だが、アメリカと戦うことが自殺行為であることを知っている日本人も、少なくなかった。正常な頭を持った国民は、国会議員にも言論人の中にもいたのである。が、国会議員が議会で軍部を批判すると、陸軍大臣が居丈高に、天皇陛下の御聖断に異を唱えるのか、そんなことを言えば、陛下の統帥権を干犯することになるぞと反論する。すると、もう議員は何もいえなくなったのだ。
明治憲法によれば、天皇は「天皇大権」の名の下に立法・司法・行政の三権を統括することになっていたから、天皇の名を持ち出せば、政府や軍部はどんな横車でも押し通すことが出来た。戦前は無理が通れば、道理が引っ込む時代であり、一億国民が受難の運命に置かれた時代だった(安倍晋三は、「戦前の時代を取り戻す」と恥ずかしげもなく言っている)。
受難の国民の中でも、特に哀れだったのが戦場でアメリカ軍と対峙することになった兵士たちだった。以前にアップした「日本陸軍の地獄」という書き込みの冒頭部分を、ここに引用してみよう。
「とにかく、驚くような数字がある。太平洋戦争での日本陸軍戦死者165万人のうち、70パーセントまでが餓死者なのだ。
中江兆民は明治憲法を歓呼して迎えた日本人を、『わが国民の愚にして狂なること、何ぞかくのごときか』と嘆いたけれども、上記の数字を見れば、 『日本軍指導部の愚にして狂なること、何ぞかくのごときか』と嘆かないではいられない。兵士の7割までを餓死させた軍幹部は又、作戦面でも眼を覆わしめるような無惨な失敗を繰り返していた。
その代表的なケースが、ガダルカナル決戦だった。装備と弾薬にまさる米軍に対して、日本の参謀本部は、「戦力の逐次投入」という拙劣な作戦で臨んだのだ。この愚かしい戦い方は、ガダルカナルだけではなかった。日本の指揮官は、圧倒的に優勢な米軍に対して中途半端な戦力で攻撃を仕掛けては、自軍を全滅させることを繰り返していたのだ。米軍の指揮官には、日本側の攻撃パターンがすっかり読めていた。それで彼らは日本軍と戦うのは、子どもと戦うように楽だったと語っている」
先年、NHKは、太平洋戦争の実録フィルムをシリーズで放映した。
そのどれもが涙なくしては見ていられないような映像ばかりだった。
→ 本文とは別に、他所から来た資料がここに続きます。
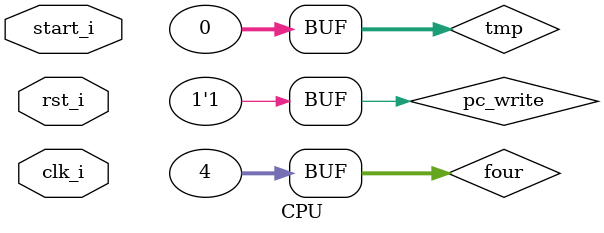
<source format=v>
module CPU
(
    clk_i,
    rst_i,
    start_i
);

    // Ports
    input clk_i;
    input rst_i;
    input start_i;

    //IF stage
    wire[31:0] old_pc;
    wire[31:0] new_pc;
    wire[31:0] four;
    wire pc_write;
    wire[31:0] IF_instruction;
    //ID stage
    wire[31:0] ID_instruction;
    wire[2:0] ID_ALUOp;
    wire ID_ALUSrc;
    wire ID_MemWrite;
    wire ID_MemRead;
    wire ID_MemtoReg;
    wire ID_RegWrite;
    wire[31:0] ID_rs1data;
    wire[31:0] ID_rs2data;
    wire[31:0] ID_Imm;
    //EX Stage
    wire[31:0] EX_instruction;
    wire[2:0] EX_ALUOp;
    wire EX_ALUSrc;
    wire EX_MemWrite;
    wire EX_MemRead;
    wire EX_MemtoReg;
    wire EX_RegWrite;
    wire[31:0] EX_rs1data;
    wire[31:0] EX_rs2data;
    wire[31:0] EX_Imm;
    wire[1:0] ForwardA;
    wire[1:0] ForwardB;
    wire[31:0] srcdata1; //after forwarding
    wire[31:0] srcdata2; //after forwarding
    wire[31:0] EX_memwritedata; //after forwarding
    wire[31:0] ALUsrcdata1;
    wire[31:0] ALUsrcdata2;
    wire[31:0] EX_ALUresult;
    //MEM stage
    wire[31:0] MEM_ALUresult;
    wire[31:0] MEM_memwritedata;
    wire[4:0] MEM_rdaddr;
    wire MEM_MemRead;
    wire MEM_MemWrite;
    wire MEM_RegWrite;
    wire MEM_MemtoReg;
    wire[31:0] MEM_memreaddata;
    //WB stage
    wire[31:0] WB_memreaddata;
    wire[31:0] WB_ALUresult;
    wire[4:0] WB_rdaddr;
    wire WB_RegWrite;
    wire WB_MemtoReg;
    wire[31:0] WB_writedata;

    assign pc_write = 1'b1;
    assign four = 32'd4;
    PC PC(
        .clk_i(clk_i),
        .rst_i(rst_i),
        .start_i(start_i),
        .PCWrite_i(pc_write),
        .pc_i(old_pc),
        .pc_o(new_pc)
    );

    Adder Add_PC(
        .data1_in(new_pc),
        .data2_in(four),
        .data_o(old_pc)
    );

    Instruction_Memory Instruction_Memory(
        .addr_i(new_pc),
        .instr_o(IF_instruction)
    );

    IFIDRegisters IFIDRegisters(
        .clk_i(clk_i),
        .Op_i(IF_instruction),
        .Op_o(ID_instruction)
    );

    Control Control(
        .Op_i(ID_instruction),
        .ALUOp_o(ID_ALUOp),
        .ALUSrc_o(ID_ALUSrc),
        .RegWrite_o(ID_RegWrite),
        .MemtoReg_o(ID_MemtoReg),
        .MemRead_o(ID_MemRead),
        .MemWrite_o(ID_MemWrite)
    );

    Registers Registers(
        .clk_i(clk_i),
        .RS1addr_i(ID_instruction[19:15]),
        .RS2addr_i(ID_instruction[24:20]),
        .RDaddr_i(WB_rdaddr), 
        .RDdata_i(WB_writedata),
        .RegWrite_i(WB_RegWrite), 
        .RS1data_o(ID_rs1data), 
        .RS2data_o(ID_rs2data) 
    );

    ImmGen ImmGen(
        .Op_i(ID_instruction),
        .Imm_o(ID_Imm)
    );

    IDEXRegisters IDEXRegisters(
        .clk_i(clk_i),
        .RegWrite_i(ID_RegWrite),
        .MemtoReg_i(ID_MemtoReg),
        .MemRead_i(ID_MemRead),
        .MemWrite_i(ID_MemWrite),
        .ALUOp_i(ID_ALUOp),
        .ALUSrc_i(ID_ALUSrc),
        .RS1data_i(ID_rs1data),
        .RS2data_i(ID_rs2data),
        .Imm_i(ID_Imm),
        .Op_i(ID_instruction),
        .ALUOp_o(EX_ALUOp),
        .ALUSrc_o(EX_ALUSrc),
        .RegWrite_o(EX_RegWrite),
        .MemtoReg_o(EX_MemtoReg),
        .MemRead_o(EX_MemRead),
        .MemWrite_o(EX_MemWrite),
        .RS1data_o(EX_rs1data),
        .RS2data_o(EX_rs2data),
        .Imm_o(EX_Imm),
        .Op_o(EX_instruction)
    );

    ForwardingUnit ForwardingUnit(
        .EXrs1_i(EX_instruction[19:15]),
        .EXrs2_i(EX_instruction[24:20]),
        .MEMRegWrite_i(MEM_RegWrite),
        .MEMrd_i(MEM_rdaddr),
        .WBRegWrite_i(WB_RegWrite),
        .WBrd_i(WB_rdaddr),
        .ForwardA_o(ForwardA),
        .ForwardB_o(ForwardB)
    );

    wire[31:0] tmp;
    assign tmp = 32'd0;
    MUX4 MUXA(
        .data1_i(EX_rs1data),
        .data2_i(WB_writedata),
        .data3_i(MEM_ALUresult),
        .data4_i(tmp),
        .select_i(ForwardA),
        .data_o(srcdata1)
    );

    MUX4 MUXB(
        .data1_i(EX_rs2data),
        .data2_i(WB_writedata),
        .data3_i(MEM_ALUresult),
        .data4_i(tmp),
        .select_i(ForwardB),
        .data_o(srcdata2)
    );

    MUX2 MUX_ALUSrc2(
        .data1_i(srcdata2),
        .data2_i(EX_Imm),
        .select_i(EX_ALUSrc),
        .data_o(ALUsrcdata2)
    );

    assign ALUsrcdata1 = srcdata1;
    assign EX_memwritedata = srcdata2;

    ALU ALU(
        .data1_i(ALUsrcdata1),
        .data2_i(ALUsrcdata2),
        .ALUCtrl_i(EX_ALUOp),
        .data_o(EX_ALUresult)
    );

    EXMEMRegisters EXMEMRegisters(
        .clk_i(clk_i),
        .RegWrite_i(EX_RegWrite),
        .MemtoReg_i(EX_MemtoReg),
        .MemRead_i(EX_MemRead),
        .MemWrite_i(EX_MemWrite),
        .ALUResult_i(EX_ALUresult),
        .RS2data_i(EX_memwritedata),
        .RDaddr_i(EX_instruction[11:7]),
        .RegWrite_o(MEM_RegWrite),
        .MemtoReg_o(MEM_MemtoReg),
        .MemRead_o(MEM_MemRead),
        .MemWrite_o(MEM_MemWrite),
        .ALUResult_o(MEM_ALUresult),
        .RS2data_o(MEM_memwritedata),
        .RDaddr_o(MEM_rdaddr)
    );

    Data_Memory Data_Memory(
        .clk_i(clk_i), 
        .addr_i(MEM_ALUresult), 
        .MemRead_i(MEM_MemRead),
        .MemWrite_i(MEM_MemWrite),
        .data_i(MEM_memwritedata),
        .data_o(MEM_memreaddata)
    );

    MEMWBRegisters MEMWBRegisters(
        .clk_i(clk_i),
        .RegWrite_i(MEM_RegWrite),
        .MemtoReg_i(MEM_MemtoReg),
        .ALUResult_i(MEM_ALUresult),
        .Memdata_i(MEM_memreaddata),
        .RDaddr_i(MEM_rdaddr),
        .RegWrite_o(WB_RegWrite),
        .MemtoReg_o(WB_MemtoReg),
        .ALUResult_o(WB_ALUresult),
        .Memdata_o(WB_memreaddata),
        .RDaddr_o(WB_rdaddr)
    );

    MUX2 WriteBachDataMUX(
        .data1_i(WB_ALUresult),
        .data2_i(WB_memreaddata),
        .select_i(WB_MemtoReg),
        .data_o(WB_writedata)
    );

endmodule
</source>
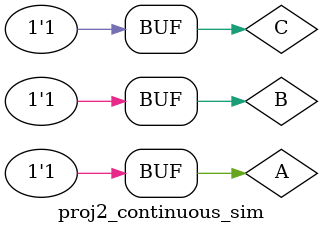
<source format=v>
`timescale 1ns / 1ps


module proj2_continuous_sim(

    );
    
    reg A, B, C;
    wire F;
    proj2_continuous UUT (A, B, C, F);
    initial begin
    A = 0; B = 0; C = 0; #100;
    A = 0; B = 0; C = 1; #100;
    A = 0; B = 1; C = 0; #100;
    A = 0; B = 1; C = 1; #100;
    A = 1; B = 0; C = 0; #100;
    A = 1; B = 0; C = 1; #100;
    A = 1; B = 1; C = 0; #100;
    A = 1; B = 1; C = 1; #100;
    end
endmodule

</source>
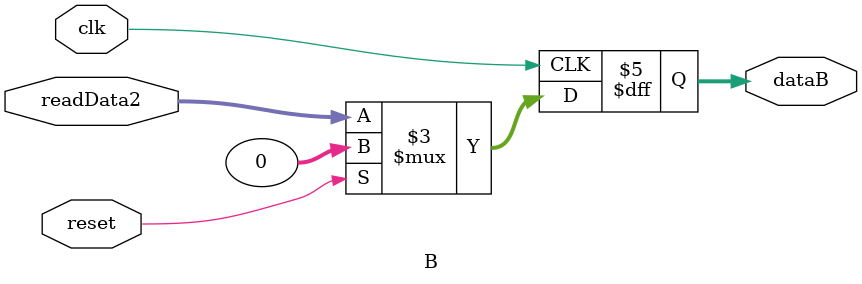
<source format=v>
module B(
    input [31:0] readData2,
    input clk,
  	input reset,
	
    output reg [31:0] dataB
);



    always @ (posedge clk)
      if(reset)
        dataB <= 32'b0;
  
      else
        dataB <= readData2;

endmodule

</source>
兵士らはニューギニアやビルマやアッツ島に送り込まれ、後援の部隊と食料を待ち望みながら、次々に無念の餓死をとげていったのである。こうして死んでいった兵士らに霊魂があるとしたら、彼らは靖国神社に参拝に来る閣僚や「愛国者」らに向かって、きっと、こう語るに違いないのだ。
「私たちに感謝して花束を捧げる必要はない。それよりも、無念の死を遂げて、ここに祀られている自分たちの、怒りと悲しみをあなたがたも共有してほしい。そしてここに祀られる国民が、自分たちを最後にして今後誰もいなくなるように闘ってほしい」と。
中江兆民が明治憲法を歓呼して迎える日本人に絶望したのは、欧米諸国が競って憲法を制定したのは、国王の専制政治を阻止するためであることを知っていたからだった。だが、明治政府は天皇の権力を強化するための憲法を制定し、その他国とは真逆な非民主的な憲法を、国民は歓迎して迎えたのであった。
中江兆民と共にパリで青春を過ごした西園寺公望は、日本に絶望して風流の世界に逃れ、光明寺三郎は放蕩に身を持ち崩している。中江も崩れそうになるが、最後の一歩で踏み留まって、自由党の議員になっている。
権力に盲従する国民の未来は暗い。